* [Your goal]: Please quote exactly the lines below from the line containing "[415,208,452,222] PLA, ->" to the line containing "[275,888,300,900] did -> [490,862,516,879] do", both lines included, and nothing else.

* [Records for the exercise]:

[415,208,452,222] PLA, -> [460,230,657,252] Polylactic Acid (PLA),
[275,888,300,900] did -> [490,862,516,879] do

==

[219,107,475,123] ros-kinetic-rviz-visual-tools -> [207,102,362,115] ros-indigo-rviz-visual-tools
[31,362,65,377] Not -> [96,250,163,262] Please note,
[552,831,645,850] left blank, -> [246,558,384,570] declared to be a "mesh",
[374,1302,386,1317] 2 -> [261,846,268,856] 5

* [Solution]:
[415,208,452,222] PLA, -> [460,230,657,252] Polylactic Acid (PLA),
[275,888,300,900] did -> [490,862,516,879] do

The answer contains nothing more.